Every nerve in my body was fried. I stayed the night with him in the hospital. Not sure where those hours went or if I slept or stared at the ceiling. I could hear him breathing and his nurses coming in and out of the room, which was more than enough for me. Soon the morning light was coming into the room, and he was awake.
“Hi sweetheart,” he said with eyes filled with love. He never used that nickname for me, so this was a surprise. His voice broke a little when he said it and he looked paler and weaker than I had ever seen him. I went over to him, held his hand in mine and kissed it. He squeezed my hand several times and let go. Both of us had tears in our eyes.
What could I say? My gratitude for having more time with him couldn’t be put into words. I was grateful for our time together, the beautiful children we were raising, everything that he did for them as a father, and his unconditional love and support for me. I took his hand in mine again. I wanted to feel its size, strength, and warmth.
“You were lucky,” the radiologist said on his way in the door. Without further introduction, he picked up a marker and went over to the dry erase board to begin drawing pictures of the procedure and the findings. The procedure had been quite difficult, he explained. It had taken more than 3 hours to extract the blood clots.
First, a clot had formed in his portacath, which expanded slowly over time and eventually clotted off veins in his neck and the largest vein in his chest that returns to the heart.
The picture he drew on the board didn’t leave much to the imagination. A big squiggly line represented the clot starting at his left shoulder, traversing his chest, and ending up inches away from his heart.
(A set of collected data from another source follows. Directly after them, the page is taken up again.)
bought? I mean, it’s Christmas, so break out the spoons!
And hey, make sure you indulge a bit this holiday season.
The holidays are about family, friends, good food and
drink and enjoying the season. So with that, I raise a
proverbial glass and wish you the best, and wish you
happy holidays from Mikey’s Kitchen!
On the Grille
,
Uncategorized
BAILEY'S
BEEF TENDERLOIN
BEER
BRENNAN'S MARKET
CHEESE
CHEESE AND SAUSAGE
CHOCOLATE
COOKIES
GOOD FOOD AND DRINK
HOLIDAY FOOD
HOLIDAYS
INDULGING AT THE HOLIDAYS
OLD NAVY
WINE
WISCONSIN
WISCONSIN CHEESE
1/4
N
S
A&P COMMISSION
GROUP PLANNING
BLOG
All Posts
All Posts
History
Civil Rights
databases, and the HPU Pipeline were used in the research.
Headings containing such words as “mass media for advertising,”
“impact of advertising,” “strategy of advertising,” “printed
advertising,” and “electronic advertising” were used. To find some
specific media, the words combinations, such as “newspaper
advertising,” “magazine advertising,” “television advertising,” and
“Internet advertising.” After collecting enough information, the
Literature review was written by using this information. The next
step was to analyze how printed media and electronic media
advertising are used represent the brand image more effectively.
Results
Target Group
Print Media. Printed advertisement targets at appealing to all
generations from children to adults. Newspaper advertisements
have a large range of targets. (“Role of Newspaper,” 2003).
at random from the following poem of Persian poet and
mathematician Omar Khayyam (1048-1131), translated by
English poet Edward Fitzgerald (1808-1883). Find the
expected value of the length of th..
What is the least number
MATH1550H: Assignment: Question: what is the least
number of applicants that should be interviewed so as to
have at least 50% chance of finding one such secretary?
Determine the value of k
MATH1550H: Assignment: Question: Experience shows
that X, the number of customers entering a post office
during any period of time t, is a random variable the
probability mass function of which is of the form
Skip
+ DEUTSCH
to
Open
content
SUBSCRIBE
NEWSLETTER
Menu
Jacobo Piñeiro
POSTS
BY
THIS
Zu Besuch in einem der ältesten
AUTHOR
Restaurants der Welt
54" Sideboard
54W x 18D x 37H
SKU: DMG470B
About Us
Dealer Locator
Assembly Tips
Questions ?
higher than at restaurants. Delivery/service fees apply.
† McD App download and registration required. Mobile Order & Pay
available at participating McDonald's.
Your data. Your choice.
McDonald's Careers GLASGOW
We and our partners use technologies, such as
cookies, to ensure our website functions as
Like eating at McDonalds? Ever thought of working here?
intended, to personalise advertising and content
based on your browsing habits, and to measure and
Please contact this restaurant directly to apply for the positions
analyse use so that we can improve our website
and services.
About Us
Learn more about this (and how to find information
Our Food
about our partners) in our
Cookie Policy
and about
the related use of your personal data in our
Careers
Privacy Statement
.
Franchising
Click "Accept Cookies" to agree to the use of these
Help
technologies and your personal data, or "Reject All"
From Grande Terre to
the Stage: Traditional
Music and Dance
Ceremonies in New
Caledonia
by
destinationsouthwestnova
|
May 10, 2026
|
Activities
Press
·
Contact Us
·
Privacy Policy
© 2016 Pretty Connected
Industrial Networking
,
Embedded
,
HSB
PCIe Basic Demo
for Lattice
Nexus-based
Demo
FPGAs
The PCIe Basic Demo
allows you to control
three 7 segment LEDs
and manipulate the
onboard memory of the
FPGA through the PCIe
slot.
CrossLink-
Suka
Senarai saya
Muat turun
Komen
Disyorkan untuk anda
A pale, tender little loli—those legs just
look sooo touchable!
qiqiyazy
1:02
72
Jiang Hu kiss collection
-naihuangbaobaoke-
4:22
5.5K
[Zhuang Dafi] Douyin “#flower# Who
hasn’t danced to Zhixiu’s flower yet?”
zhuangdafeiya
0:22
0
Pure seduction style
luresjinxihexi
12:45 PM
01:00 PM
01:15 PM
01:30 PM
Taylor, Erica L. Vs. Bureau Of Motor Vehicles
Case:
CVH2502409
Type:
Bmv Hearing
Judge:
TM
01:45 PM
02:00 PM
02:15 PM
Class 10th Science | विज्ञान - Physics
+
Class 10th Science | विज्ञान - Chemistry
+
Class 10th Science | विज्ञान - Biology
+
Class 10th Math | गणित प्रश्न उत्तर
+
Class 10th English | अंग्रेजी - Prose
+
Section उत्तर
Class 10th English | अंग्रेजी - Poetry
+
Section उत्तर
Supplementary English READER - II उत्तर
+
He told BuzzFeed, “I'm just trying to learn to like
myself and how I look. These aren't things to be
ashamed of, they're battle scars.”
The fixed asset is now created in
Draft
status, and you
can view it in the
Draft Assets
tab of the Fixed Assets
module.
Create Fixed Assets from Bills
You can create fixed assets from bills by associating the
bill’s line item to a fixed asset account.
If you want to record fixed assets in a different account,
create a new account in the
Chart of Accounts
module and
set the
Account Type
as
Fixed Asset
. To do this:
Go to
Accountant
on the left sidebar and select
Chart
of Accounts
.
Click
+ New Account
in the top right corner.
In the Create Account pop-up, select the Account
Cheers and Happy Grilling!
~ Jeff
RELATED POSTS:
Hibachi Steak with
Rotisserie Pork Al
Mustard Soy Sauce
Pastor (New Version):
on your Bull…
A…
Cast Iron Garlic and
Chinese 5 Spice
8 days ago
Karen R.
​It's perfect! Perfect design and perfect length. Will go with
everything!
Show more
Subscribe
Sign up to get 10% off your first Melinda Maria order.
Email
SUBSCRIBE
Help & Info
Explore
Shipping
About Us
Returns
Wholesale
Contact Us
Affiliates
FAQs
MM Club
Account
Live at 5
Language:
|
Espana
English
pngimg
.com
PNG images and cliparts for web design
As my husband had swelling in his arm for several weeks, this had been ongoing for possibly as long as a month. He could have died from the clot.
I couldn’t think or even make the simplest of connections. My husband and the father of our young children had nearly died. We needed him desperately for so many more years. And then I felt anger bubble up into my throat.
He had been doing FINE on chemo, I screamed silently. It never occurred to me that he might die because of the device they implanted in him to deliver the chemo. My fears had been concentrated on him dying from his cancer or COVID-19 as his immune system was suppressed by the chemotherapy.
There was nothing left that I could count on. The security of my husband – my rock – had nearly been taken from me by a rare complication that hadn’t even been on my radar.
This day marked the point when my hope evaporated and all I could feel was fear. It was as if my grief had magnified itself a thousand times.